++++ RECORD EXTRACTS ++++

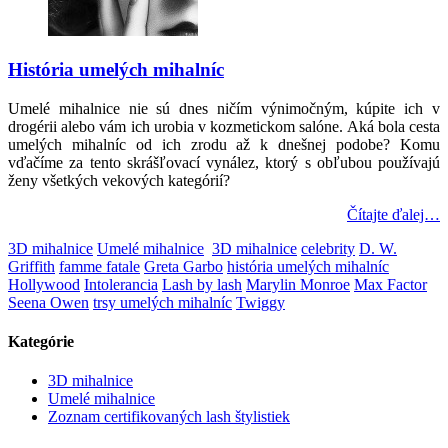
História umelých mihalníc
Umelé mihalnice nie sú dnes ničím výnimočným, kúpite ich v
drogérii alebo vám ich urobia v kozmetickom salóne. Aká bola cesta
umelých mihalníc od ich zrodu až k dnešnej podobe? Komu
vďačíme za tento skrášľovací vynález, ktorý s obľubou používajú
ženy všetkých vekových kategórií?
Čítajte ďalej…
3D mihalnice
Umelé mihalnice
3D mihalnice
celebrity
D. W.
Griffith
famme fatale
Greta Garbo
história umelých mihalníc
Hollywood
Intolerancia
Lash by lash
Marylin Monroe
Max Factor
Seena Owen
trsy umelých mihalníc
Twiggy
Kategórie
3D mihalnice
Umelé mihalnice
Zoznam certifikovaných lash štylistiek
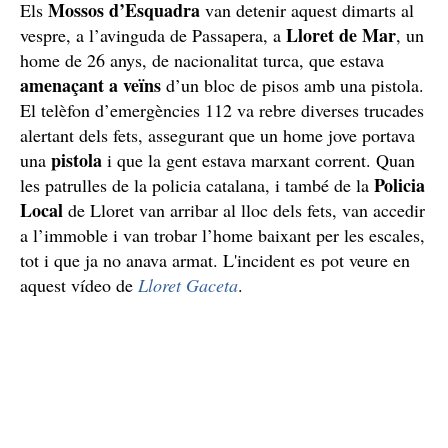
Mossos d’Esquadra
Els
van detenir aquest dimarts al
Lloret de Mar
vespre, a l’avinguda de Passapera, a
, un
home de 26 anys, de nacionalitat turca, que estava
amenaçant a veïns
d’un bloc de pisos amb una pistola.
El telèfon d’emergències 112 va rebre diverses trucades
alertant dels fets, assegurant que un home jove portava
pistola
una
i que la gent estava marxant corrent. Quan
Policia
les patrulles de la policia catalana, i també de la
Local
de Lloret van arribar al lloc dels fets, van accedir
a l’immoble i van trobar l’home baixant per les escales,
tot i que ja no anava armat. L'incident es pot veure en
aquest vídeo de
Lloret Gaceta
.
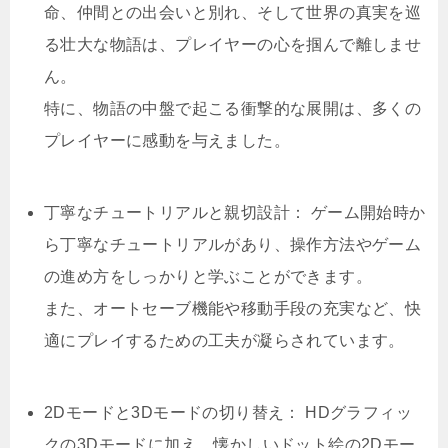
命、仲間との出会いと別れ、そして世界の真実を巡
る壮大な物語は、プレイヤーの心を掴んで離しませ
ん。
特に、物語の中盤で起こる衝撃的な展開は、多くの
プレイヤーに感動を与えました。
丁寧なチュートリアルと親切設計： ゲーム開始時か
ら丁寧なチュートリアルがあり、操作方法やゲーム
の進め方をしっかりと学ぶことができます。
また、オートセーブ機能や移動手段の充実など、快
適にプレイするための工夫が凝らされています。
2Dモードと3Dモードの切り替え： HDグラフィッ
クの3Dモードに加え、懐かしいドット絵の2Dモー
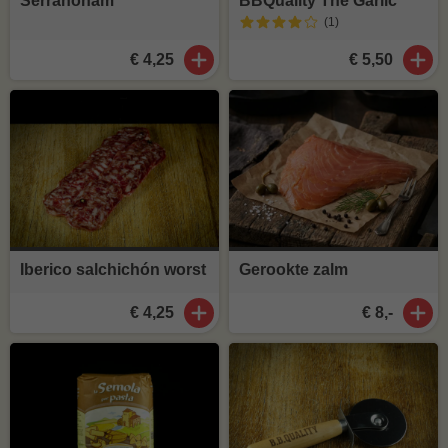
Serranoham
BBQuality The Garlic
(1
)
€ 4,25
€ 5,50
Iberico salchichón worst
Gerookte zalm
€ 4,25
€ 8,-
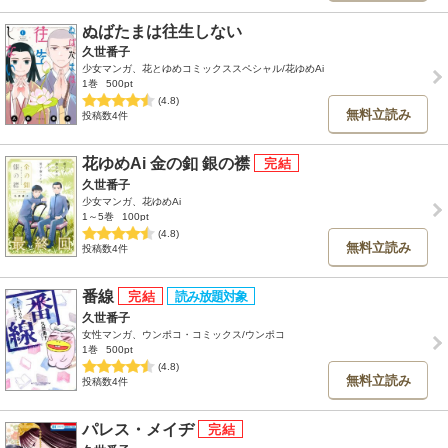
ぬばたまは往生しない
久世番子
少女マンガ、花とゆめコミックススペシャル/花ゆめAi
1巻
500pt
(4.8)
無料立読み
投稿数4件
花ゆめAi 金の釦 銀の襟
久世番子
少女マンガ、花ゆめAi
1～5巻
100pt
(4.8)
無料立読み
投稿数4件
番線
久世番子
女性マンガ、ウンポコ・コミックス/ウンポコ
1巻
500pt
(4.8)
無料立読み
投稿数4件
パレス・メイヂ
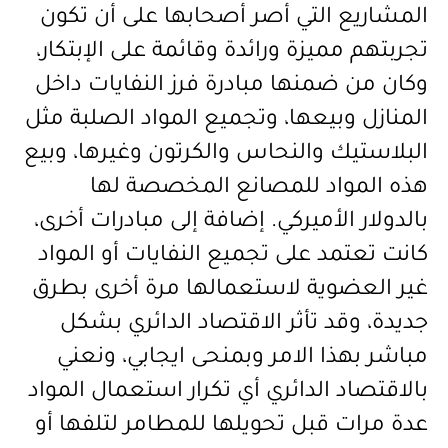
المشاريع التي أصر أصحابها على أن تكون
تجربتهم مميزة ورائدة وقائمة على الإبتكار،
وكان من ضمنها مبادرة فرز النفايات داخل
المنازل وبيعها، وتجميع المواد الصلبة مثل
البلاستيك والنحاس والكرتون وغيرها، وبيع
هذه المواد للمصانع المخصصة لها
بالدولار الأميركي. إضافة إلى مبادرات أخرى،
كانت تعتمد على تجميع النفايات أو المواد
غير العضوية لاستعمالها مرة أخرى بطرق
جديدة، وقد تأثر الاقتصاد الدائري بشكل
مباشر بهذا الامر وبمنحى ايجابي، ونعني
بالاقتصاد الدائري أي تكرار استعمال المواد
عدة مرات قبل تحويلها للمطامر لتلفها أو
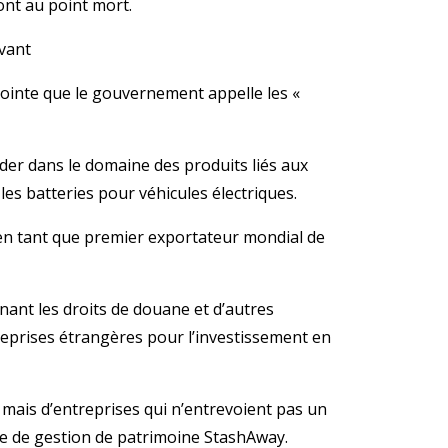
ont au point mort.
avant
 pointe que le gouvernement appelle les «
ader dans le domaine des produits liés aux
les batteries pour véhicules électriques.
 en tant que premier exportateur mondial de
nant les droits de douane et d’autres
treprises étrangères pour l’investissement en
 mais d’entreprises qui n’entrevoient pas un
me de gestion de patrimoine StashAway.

++++

#### JOB ITEM:
Reproduce every line of text in the data above, unchanged and in the same order, leaving out the pictures.

#### WRITTEN RESPONSE:
História umelých mihalníc
Umelé mihalnice nie sú dnes ničím výnimočným, kúpite ich v
drogérii alebo vám ich urobia v kozmetickom salóne. Aká bola cesta
umelých mihalníc od ich zrodu až k dnešnej podobe? Komu
vďačíme za tento skrášľovací vynález, ktorý s obľubou používajú
ženy všetkých vekových kategórií?
Čítajte ďalej…
3D mihalnice
Umelé mihalnice
3D mihalnice
celebrity
D. W.
Griffith
famme fatale
Greta Garbo
história umelých mihalníc
Hollywood
Intolerancia
Lash by lash
Marylin Monroe
Max Factor
Seena Owen
trsy umelých mihalníc
Twiggy
Kategórie
3D mihalnice
Umelé mihalnice
Zoznam certifikovaných lash štylistiek
Mossos d’Esquadra
Els
van detenir aquest dimarts al
Lloret de Mar
vespre, a l’avinguda de Passapera, a
, un
home de 26 anys, de nacionalitat turca, que estava
amenaçant a veïns
d’un bloc de pisos amb una pistola.
El telèfon d’emergències 112 va rebre diverses trucades
alertant dels fets, assegurant que un home jove portava
pistola
una
i que la gent estava marxant corrent. Quan
Policia
les patrulles de la policia catalana, i també de la
Local
de Lloret van arribar al lloc dels fets, van accedir
a l’immoble i van trobar l’home baixant per les escales,
tot i que ja no anava armat. L'incident es pot veure en
aquest vídeo de
Lloret Gaceta
.
命、仲間との出会いと別れ、そして世界の真実を巡
る壮大な物語は、プレイヤーの心を掴んで離しませ
ん。
特に、物語の中盤で起こる衝撃的な展開は、多くの
プレイヤーに感動を与えました。
丁寧なチュートリアルと親切設計： ゲーム開始時か
ら丁寧なチュートリアルがあり、操作方法やゲーム
の進め方をしっかりと学ぶことができます。
また、オートセーブ機能や移動手段の充実など、快
適にプレイするための工夫が凝らされています。
2Dモードと3Dモードの切り替え： HDグラフィッ
クの3Dモードに加え、懐かしいドット絵の2Dモー
Serranoham
BBQuality The Garlic
(1
)
€ 4,25
€ 5,50
Iberico salchichón worst
Gerookte zalm
€ 4,25
€ 8,-
ぬばたまは往生しない
久世番子
少女マンガ、花とゆめコミックススペシャル/花ゆめAi
1巻
500pt
(4.8)
無料立読み
投稿数4件
花ゆめAi 金の釦 銀の襟
久世番子
少女マンガ、花ゆめAi
1～5巻
100pt
(4.8)
無料立読み
投稿数4件
番線
久世番子
女性マンガ、ウンポコ・コミックス/ウンポコ
1巻
500pt
(4.8)
無料立読み
投稿数4件
パレス・メイヂ
المشاريع التي أصر أصحابها على أن تكون
تجربتهم مميزة ورائدة وقائمة على الإبتكار،
وكان من ضمنها مبادرة فرز النفايات داخل
المنازل وبيعها، وتجميع المواد الصلبة مثل
البلاستيك والنحاس والكرتون وغيرها، وبيع
هذه المواد للمصانع المخصصة لها
بالدولار الأميركي. إضافة إلى مبادرات أخرى،
كانت تعتمد على تجميع النفايات أو المواد
غير العضوية لاستعمالها مرة أخرى بطرق
جديدة، وقد تأثر الاقتصاد الدائري بشكل
مباشر بهذا الامر وبمنحى ايجابي، ونعني
بالاقتصاد الدائري أي تكرار استعمال المواد
عدة مرات قبل تحويلها للمطامر لتلفها أو
ont au point mort.
avant
 pointe que le gouvernement appelle les «
ader dans le domaine des produits liés aux
les batteries pour véhicules électriques.
 en tant que premier exportateur mondial de
nant les droits de douane et d’autres
treprises étrangères pour l’investissement en
 mais d’entreprises qui n’entrevoient pas un
me de gestion de patrimoine StashAway.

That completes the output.